The paper presents our efforts in the Interspeech 2011 Speaker State Challenge. Both systems, for the Intoxication and the Sleepiness Sub-Challenge, are based on a Universal Background Model (UBM) in a form of a Hidden Markov Model (HMM) and the Maximum A Posteriori (MAP) adaptation. With the combination of our HMM-UBM-MAP derived super-vectors and selected statistical functionals from the baseline feature set, we were able to surpass the baseline system in both sub-challenges. By employing majority voting fusion of best systems we were able to further improve the performance. In the Intoxication Sub-Challenge our best result on the test set is 67.46%, and in the Sleepiness Sub-Challenge 71.28%.

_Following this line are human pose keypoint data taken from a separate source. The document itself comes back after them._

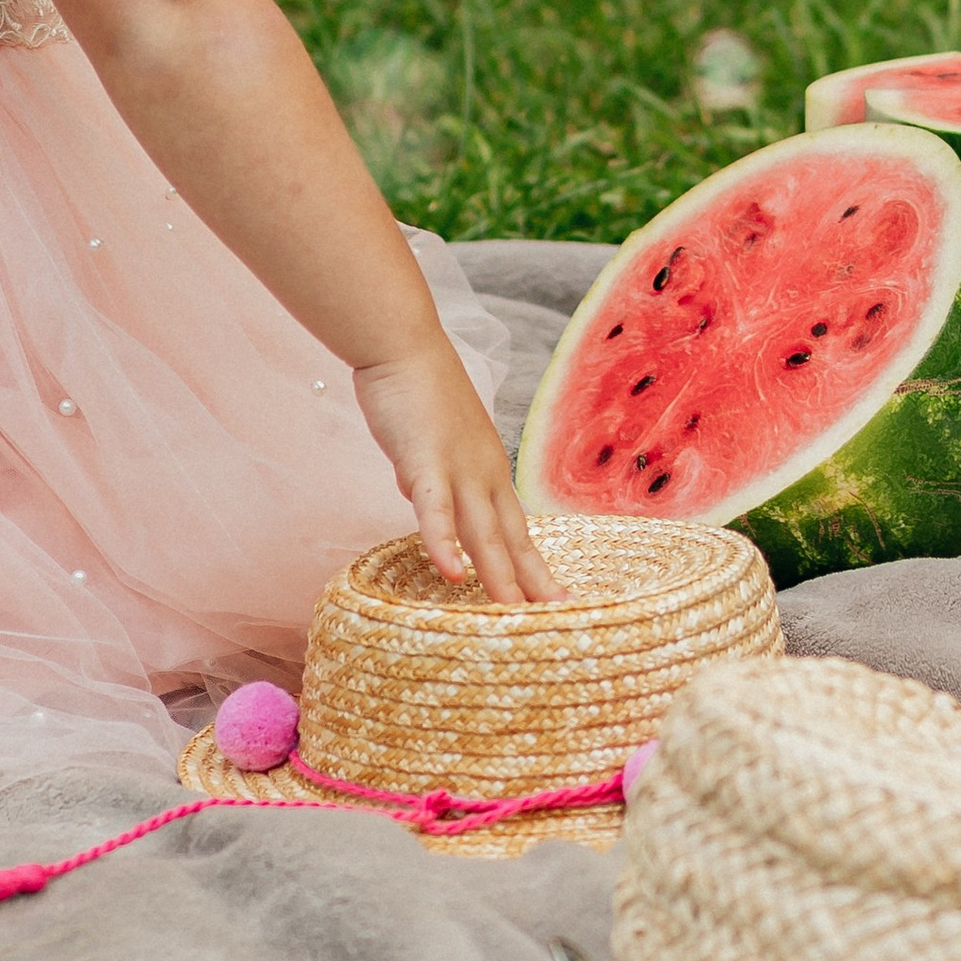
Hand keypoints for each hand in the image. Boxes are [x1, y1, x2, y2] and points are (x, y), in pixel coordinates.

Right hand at [352, 337, 557, 605]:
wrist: (403, 342)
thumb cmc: (415, 387)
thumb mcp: (431, 441)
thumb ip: (431, 473)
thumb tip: (419, 497)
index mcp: (488, 468)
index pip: (516, 527)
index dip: (533, 565)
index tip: (555, 599)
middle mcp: (483, 472)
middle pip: (512, 537)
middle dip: (532, 582)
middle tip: (558, 618)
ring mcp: (457, 468)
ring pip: (482, 532)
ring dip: (498, 576)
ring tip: (514, 615)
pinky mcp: (424, 462)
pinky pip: (436, 510)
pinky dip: (444, 543)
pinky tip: (452, 574)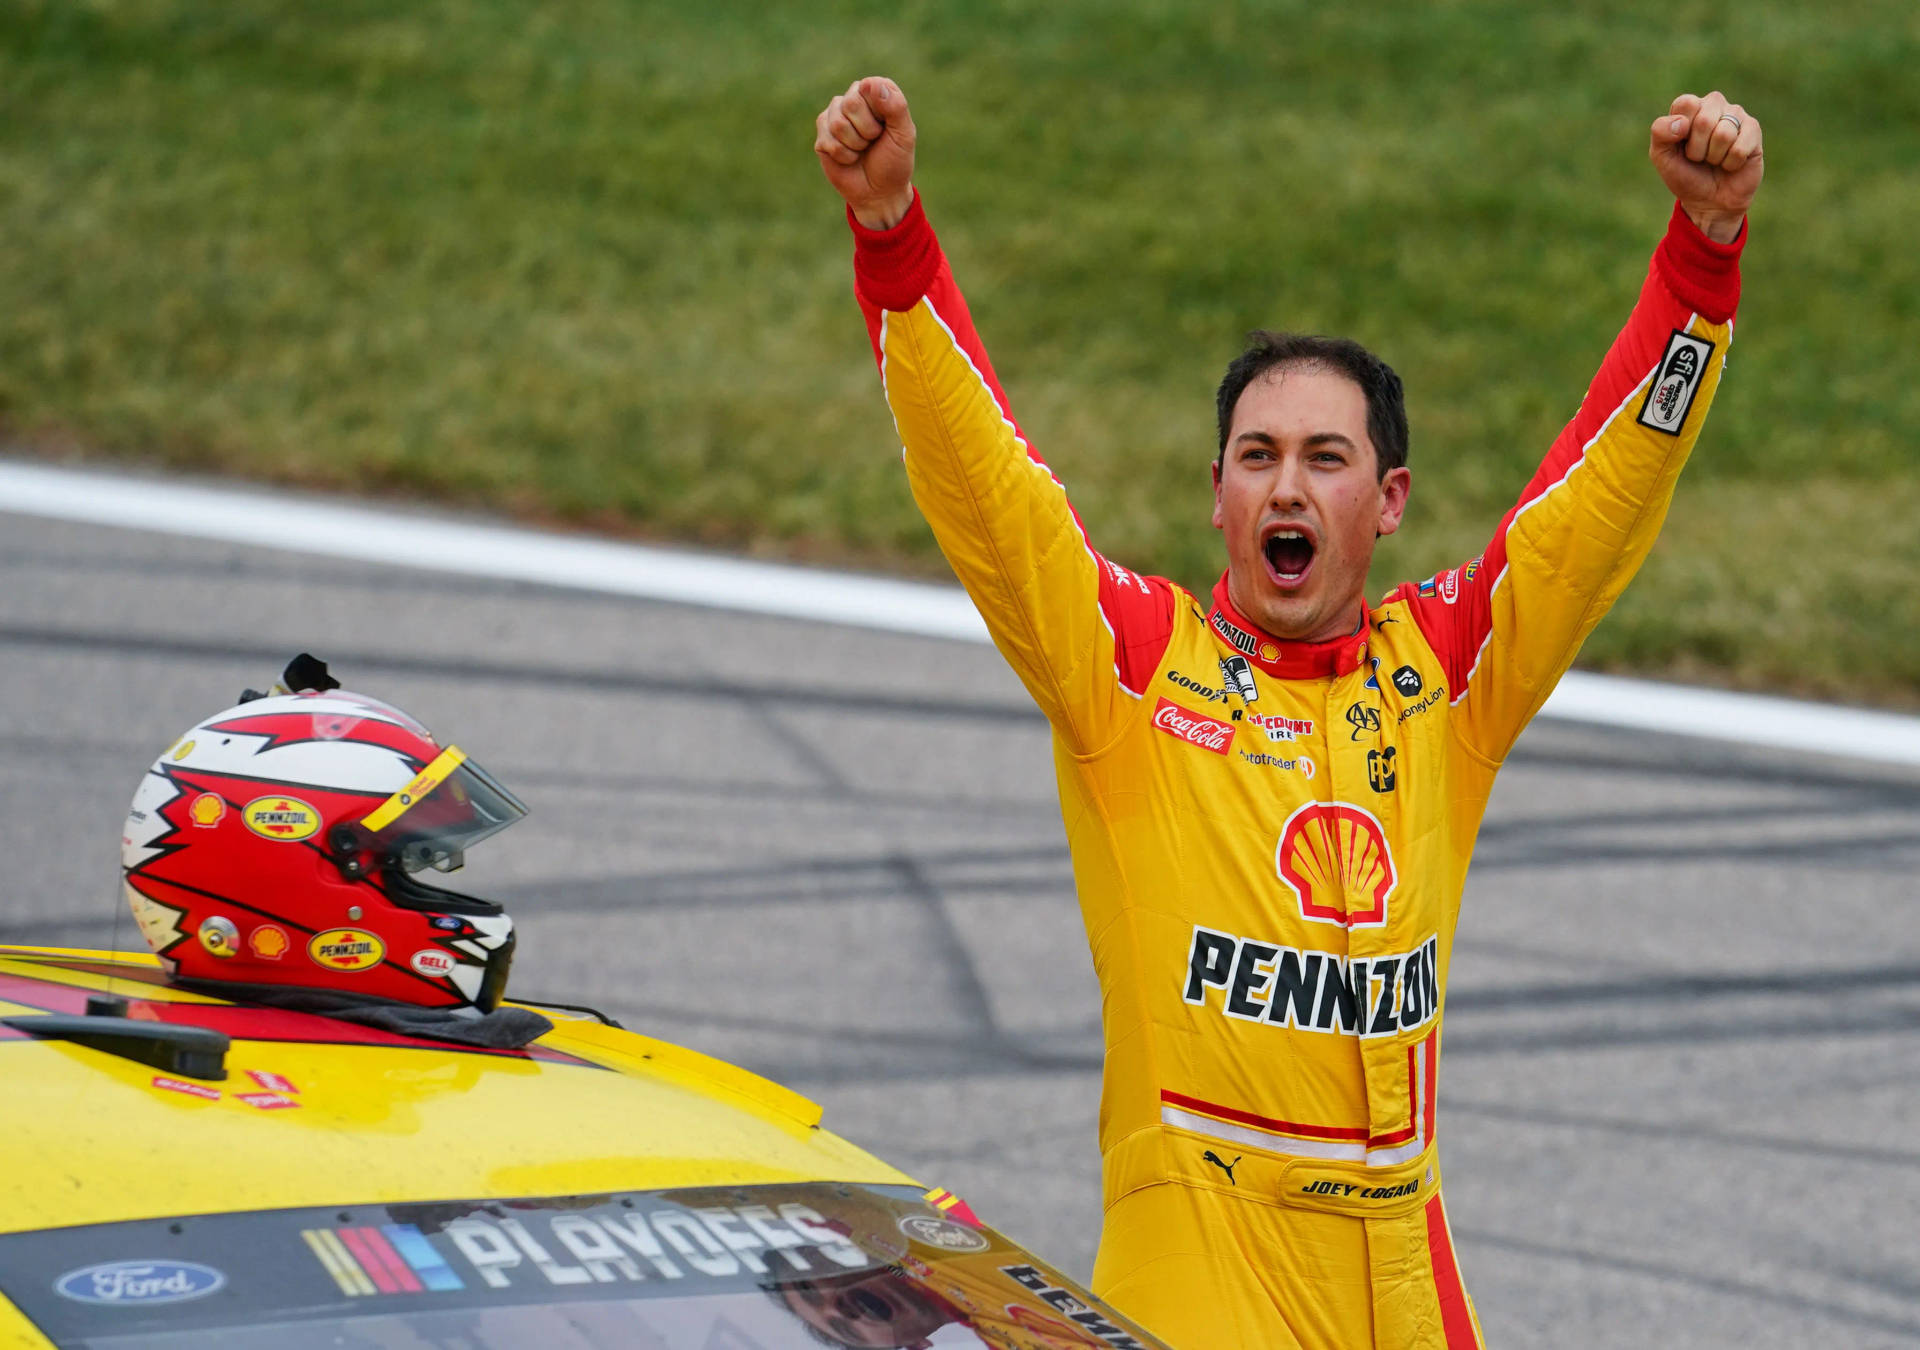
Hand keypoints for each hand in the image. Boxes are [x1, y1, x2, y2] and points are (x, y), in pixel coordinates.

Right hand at [814, 76, 916, 229]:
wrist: (879, 192)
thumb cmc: (894, 161)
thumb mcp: (904, 135)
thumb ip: (895, 106)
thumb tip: (870, 83)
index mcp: (876, 92)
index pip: (868, 86)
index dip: (878, 112)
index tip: (886, 127)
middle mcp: (853, 98)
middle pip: (850, 103)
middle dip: (867, 130)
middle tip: (874, 140)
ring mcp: (834, 115)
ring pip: (838, 124)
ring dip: (856, 145)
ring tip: (862, 150)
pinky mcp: (822, 134)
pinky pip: (828, 141)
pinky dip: (844, 156)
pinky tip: (850, 158)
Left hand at [1649, 91, 1762, 242]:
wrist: (1709, 201)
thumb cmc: (1685, 175)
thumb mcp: (1662, 157)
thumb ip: (1660, 133)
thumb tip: (1681, 122)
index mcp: (1690, 107)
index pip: (1686, 103)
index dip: (1680, 131)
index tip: (1680, 144)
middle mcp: (1714, 105)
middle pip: (1704, 120)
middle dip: (1697, 149)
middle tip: (1698, 157)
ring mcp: (1736, 115)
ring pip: (1724, 134)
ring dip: (1714, 157)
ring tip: (1714, 160)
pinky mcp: (1753, 129)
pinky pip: (1739, 147)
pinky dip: (1731, 163)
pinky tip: (1730, 163)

15:10Speaker State Classification Based on Fusion of Asymmetric SIMPLS and Support Vector Machines

Dong-Yan Huang (Institute for Infocomm Research)
Shuzhi Sam Ge (Social Robotics Lab, Interactive Digital Media Institute)
Zhengchen Zhang (Social Robotics Lab, Interactive Digital Media Institute)

This paper describes a Speaker State Classification System (SSCS) for the INTERSPEECH 2011 Speaker State Challenge. Our SSC system for the Intoxication and Sleepiness Sub-Challenges uses fusion of several individual sub-systems. We make use of three standard feature sets per corpus given by organizers and MFCCs. Modeling is based on our own developed classification method - Asymmetric simple partial least squares (ASIMPLS) and Support Vector Machines (SVMs), followed by the calibration and multiple fusion methods. The advantage of asymmetric SIMPLS is prone to protect the minority class from being misclassified and boosts the performance on the majority class. Our experimental results show that our SSC system performs better than baseline system. Our final fusion results in 1.8% absolute improvement on the unweighted accuracy value for the Alcohol Language Corpus (ALC) and about 0.7% for the Sleepy Language Corpus (SLC) on the development set over the baseline. On the test set, we obtain 1.1% and 1.4 % absolute improvement, respectively.